Prosegui il testo sull'uso della mascherina da parte dei vaccinati contro il Covid, riprendendo subito dopo la sua ultima frase.

Testo estratto:
****************
Covid: fondamentale continuare a indossare la mascherina per i vaccinati? Cosa dicono gli studi

Le prime valutazioni sulla base dei primi dati sia per quanto riguarda l’uso delle mascherine che la durata dell’immunizzazione data dal vaccino


Sebbene alcuni vaccini diano una protezione alta già dopo la prima dose, nessuno raggiunge il 100%. Sono i primi risultati sull'efficacia dei vaccini anti Covid-19 nel proteggere dal contagio, oltre che dalla malattia. In base ai dati emersi, gli esperti invitano chi si è vaccinato a continuare a usare la mascherina per evitare nuovi contagi. "La vaccinazione non elimina completamente il rischio di infezione - scrivono i ricercatori - e pertanto i dispositivi di protezione individuale e i test diagnostici si dovranno continuare a utilizzare fino a quando la prevalenza del virus SarsCoV2 sarà così bassa da ridurre il rischio di trasmissione".
****************
Dati registrati:
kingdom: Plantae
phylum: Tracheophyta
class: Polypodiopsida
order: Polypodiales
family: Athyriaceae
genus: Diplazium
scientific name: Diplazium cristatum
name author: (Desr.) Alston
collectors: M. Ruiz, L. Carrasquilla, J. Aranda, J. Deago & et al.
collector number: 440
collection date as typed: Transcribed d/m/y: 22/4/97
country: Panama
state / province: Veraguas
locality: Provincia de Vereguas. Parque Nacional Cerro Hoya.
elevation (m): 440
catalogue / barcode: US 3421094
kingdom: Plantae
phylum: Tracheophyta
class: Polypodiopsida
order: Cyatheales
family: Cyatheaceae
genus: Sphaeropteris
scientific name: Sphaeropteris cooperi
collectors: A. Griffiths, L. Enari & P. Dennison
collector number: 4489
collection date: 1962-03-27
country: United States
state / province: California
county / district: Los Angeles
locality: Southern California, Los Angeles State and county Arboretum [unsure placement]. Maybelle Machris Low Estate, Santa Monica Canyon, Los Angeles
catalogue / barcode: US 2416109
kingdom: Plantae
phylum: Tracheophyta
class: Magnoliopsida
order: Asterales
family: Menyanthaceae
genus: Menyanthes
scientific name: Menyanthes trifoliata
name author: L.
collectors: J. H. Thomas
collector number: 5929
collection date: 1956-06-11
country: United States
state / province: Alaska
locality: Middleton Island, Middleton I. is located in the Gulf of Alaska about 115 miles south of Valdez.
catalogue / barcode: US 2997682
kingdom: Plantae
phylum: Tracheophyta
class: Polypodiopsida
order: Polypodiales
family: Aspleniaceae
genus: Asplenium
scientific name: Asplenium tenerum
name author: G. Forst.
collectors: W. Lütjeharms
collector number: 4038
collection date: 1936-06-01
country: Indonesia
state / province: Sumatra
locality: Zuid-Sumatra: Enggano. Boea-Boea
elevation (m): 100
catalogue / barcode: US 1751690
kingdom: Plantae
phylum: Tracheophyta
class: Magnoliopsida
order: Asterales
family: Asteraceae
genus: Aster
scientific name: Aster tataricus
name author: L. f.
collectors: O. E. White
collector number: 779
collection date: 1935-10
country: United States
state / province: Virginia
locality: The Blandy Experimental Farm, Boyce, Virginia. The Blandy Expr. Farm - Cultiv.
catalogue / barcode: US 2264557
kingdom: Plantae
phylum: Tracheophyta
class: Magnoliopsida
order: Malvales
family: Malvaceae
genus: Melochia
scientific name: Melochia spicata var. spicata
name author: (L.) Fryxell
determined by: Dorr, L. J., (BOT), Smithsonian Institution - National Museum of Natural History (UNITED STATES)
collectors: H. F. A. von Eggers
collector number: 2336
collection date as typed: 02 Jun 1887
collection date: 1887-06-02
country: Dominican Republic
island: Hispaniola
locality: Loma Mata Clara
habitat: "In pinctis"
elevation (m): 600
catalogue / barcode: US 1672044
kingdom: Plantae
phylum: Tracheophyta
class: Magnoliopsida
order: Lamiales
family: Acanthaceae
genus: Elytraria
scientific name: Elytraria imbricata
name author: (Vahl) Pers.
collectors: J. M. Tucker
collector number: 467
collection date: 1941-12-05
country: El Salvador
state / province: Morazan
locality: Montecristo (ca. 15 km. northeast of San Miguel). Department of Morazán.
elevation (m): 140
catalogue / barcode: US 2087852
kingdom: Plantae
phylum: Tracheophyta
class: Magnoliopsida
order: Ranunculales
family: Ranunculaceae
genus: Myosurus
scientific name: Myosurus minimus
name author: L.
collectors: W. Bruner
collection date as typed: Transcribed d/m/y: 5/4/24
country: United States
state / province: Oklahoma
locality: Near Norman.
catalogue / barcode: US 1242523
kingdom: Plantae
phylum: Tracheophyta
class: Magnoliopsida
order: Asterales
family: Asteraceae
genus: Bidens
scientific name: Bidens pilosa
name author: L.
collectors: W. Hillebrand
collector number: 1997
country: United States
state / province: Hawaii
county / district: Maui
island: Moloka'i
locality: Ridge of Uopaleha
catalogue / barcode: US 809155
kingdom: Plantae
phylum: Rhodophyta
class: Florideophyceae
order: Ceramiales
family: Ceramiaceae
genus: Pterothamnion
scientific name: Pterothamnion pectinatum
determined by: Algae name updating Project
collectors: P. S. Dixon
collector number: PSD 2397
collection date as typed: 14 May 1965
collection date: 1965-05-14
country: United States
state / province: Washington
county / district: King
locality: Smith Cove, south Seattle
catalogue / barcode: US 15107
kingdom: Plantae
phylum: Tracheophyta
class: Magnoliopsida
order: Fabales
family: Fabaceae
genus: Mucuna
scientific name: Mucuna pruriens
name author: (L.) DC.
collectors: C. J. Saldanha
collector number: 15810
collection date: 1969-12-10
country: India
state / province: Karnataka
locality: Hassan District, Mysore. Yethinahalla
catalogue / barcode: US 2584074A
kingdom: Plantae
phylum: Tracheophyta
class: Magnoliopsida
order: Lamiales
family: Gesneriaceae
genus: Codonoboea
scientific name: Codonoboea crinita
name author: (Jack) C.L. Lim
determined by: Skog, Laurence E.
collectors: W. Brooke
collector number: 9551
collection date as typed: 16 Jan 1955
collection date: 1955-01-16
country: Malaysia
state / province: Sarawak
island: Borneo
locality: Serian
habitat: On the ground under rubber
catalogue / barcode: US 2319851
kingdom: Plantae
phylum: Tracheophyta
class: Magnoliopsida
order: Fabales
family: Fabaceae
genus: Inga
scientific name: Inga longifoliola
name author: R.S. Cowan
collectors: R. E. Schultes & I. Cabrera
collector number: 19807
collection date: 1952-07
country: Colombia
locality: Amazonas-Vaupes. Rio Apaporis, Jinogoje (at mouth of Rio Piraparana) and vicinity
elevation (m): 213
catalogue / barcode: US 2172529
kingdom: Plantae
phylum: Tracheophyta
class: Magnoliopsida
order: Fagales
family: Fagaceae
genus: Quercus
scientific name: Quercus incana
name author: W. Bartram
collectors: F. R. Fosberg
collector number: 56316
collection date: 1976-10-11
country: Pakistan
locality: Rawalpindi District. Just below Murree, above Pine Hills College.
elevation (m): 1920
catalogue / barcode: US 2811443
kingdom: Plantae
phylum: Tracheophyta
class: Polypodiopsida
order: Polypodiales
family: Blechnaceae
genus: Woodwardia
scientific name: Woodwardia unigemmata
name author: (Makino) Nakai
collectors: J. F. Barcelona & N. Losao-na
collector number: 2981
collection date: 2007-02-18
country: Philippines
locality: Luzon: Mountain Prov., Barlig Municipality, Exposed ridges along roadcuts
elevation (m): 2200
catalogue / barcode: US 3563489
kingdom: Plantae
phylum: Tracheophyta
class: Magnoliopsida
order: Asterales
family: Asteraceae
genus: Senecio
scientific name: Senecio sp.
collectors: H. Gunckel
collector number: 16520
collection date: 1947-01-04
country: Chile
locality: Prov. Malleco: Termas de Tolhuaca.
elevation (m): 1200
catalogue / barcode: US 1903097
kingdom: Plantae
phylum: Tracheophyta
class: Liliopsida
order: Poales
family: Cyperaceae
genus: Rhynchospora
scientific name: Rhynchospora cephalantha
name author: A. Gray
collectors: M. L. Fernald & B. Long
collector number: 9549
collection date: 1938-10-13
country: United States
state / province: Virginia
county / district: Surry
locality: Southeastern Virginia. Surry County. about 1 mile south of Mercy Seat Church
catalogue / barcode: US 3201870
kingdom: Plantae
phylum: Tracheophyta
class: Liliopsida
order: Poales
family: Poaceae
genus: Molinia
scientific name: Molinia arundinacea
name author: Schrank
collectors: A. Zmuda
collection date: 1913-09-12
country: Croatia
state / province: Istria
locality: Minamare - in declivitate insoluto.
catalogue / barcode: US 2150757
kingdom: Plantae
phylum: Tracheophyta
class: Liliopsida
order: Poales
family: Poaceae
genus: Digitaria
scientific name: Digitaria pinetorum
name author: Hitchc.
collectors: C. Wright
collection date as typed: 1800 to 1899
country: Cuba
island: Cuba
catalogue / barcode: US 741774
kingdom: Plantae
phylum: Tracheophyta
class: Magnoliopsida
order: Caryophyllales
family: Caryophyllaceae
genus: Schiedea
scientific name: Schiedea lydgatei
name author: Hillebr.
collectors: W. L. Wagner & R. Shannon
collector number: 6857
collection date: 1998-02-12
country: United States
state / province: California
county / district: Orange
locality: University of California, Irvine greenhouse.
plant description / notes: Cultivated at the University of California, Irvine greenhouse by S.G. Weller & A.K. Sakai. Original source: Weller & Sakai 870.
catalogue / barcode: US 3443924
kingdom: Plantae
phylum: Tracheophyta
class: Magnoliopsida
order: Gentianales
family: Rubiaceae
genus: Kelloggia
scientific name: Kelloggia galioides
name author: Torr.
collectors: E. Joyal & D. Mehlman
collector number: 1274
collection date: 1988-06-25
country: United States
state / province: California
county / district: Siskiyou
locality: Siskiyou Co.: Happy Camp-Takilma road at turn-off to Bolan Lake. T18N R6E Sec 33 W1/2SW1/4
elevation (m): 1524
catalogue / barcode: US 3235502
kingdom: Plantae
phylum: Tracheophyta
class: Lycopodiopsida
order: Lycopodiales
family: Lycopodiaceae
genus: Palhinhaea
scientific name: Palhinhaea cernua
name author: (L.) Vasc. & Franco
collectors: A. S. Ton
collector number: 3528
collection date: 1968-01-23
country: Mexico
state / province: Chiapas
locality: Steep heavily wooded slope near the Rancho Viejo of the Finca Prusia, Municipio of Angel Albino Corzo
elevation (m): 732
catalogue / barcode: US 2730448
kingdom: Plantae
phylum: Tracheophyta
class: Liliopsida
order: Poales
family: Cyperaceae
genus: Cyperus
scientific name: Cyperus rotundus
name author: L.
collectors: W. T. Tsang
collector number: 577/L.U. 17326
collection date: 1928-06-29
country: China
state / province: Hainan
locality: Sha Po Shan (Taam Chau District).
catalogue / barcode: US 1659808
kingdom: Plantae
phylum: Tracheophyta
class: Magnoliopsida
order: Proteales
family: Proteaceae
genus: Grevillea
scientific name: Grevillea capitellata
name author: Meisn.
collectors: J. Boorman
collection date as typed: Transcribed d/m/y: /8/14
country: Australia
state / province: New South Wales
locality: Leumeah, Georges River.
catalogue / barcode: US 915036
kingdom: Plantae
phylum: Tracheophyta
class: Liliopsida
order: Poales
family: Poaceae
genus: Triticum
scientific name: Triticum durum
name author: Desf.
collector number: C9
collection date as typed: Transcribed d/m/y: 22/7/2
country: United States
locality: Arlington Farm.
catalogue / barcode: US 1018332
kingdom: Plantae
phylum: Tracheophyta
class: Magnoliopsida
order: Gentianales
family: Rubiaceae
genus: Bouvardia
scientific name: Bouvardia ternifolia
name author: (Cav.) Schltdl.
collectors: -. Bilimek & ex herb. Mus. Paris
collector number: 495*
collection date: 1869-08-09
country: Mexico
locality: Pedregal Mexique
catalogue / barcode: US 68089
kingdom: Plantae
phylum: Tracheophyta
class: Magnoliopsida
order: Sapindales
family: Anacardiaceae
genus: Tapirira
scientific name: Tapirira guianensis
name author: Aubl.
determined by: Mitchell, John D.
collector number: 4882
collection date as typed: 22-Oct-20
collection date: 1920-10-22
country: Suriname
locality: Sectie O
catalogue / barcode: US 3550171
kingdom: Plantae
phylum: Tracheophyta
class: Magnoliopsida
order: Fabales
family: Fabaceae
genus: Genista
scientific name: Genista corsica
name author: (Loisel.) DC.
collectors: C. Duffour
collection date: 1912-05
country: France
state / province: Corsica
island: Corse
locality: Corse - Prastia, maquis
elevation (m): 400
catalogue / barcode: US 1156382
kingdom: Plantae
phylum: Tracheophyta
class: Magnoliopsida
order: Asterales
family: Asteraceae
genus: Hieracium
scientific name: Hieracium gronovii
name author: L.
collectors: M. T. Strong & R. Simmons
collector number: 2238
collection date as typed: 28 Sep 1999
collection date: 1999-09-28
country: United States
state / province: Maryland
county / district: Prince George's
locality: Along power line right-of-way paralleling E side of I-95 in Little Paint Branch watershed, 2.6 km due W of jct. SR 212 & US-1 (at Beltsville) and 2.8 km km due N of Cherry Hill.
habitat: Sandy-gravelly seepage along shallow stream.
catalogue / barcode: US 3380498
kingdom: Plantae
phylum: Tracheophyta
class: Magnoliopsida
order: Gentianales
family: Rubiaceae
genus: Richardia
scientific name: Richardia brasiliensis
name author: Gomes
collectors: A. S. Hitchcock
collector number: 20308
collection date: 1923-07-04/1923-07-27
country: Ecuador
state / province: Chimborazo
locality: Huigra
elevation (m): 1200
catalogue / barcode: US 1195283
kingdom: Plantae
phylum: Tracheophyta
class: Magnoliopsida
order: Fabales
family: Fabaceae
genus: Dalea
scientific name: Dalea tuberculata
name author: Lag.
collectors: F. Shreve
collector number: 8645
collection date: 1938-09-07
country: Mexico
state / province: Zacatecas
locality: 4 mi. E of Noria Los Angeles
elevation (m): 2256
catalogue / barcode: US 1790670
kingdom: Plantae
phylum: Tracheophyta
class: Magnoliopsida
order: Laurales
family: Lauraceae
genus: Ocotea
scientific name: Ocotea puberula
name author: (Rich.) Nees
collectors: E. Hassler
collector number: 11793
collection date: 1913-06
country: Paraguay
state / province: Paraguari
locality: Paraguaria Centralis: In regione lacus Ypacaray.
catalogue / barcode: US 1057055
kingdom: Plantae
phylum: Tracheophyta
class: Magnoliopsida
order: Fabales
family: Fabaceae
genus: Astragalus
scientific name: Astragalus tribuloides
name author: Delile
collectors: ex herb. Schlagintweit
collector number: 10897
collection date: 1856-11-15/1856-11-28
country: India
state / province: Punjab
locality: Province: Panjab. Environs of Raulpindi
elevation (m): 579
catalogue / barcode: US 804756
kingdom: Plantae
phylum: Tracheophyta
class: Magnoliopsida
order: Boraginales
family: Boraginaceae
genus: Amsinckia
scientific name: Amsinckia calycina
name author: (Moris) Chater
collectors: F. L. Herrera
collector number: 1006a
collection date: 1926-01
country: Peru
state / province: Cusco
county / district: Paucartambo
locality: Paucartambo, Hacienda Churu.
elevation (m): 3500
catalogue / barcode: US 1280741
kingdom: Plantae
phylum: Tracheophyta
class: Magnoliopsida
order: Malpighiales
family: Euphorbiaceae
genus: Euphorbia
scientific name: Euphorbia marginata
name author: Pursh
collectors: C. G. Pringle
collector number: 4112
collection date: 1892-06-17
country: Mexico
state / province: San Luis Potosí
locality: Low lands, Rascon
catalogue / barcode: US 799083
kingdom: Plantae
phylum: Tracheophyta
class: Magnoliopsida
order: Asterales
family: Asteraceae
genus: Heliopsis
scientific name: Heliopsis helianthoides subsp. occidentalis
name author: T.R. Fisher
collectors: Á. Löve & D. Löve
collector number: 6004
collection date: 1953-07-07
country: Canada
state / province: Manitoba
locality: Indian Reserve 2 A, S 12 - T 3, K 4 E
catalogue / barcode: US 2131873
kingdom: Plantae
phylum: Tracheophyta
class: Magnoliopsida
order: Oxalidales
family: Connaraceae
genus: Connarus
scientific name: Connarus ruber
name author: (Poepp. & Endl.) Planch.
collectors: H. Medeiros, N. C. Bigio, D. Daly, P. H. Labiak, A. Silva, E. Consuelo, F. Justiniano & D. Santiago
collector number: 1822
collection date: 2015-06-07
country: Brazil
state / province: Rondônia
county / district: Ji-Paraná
****************
Risultato:
Tutti gli studi sono britannici e uno dei primi, pubblicato sulla rivista The Lancet e condotto da National Institute for Health Research e Università di Oxford su più di 23.000 medici e infermieri, indica che il vaccino della Pfizer/Biontech ha un'efficacia nel prevenire il contagio del 70% a 21 giorni dalla prima dose e delll'85% a una settimana dalla seconda dose. Un altro studio, di Università di Oxford e Ufficio britannico di Statistica, indica che dopo una dose del vaccino di AstraZeneca o di Pfizer/Biontech il rischio di contrarre l'infezione da SarsCoV2 è ridotto di circa due terzi.  

Sono dati che dimostrano come anche dopo la vaccinazione anti Covid continui a esistere, anche se in misura minore, il rischio di contrarre e trasmettere l'infezione”, osserva il virologo Francesco Broccolo, dell'Università di Milano Bicocca.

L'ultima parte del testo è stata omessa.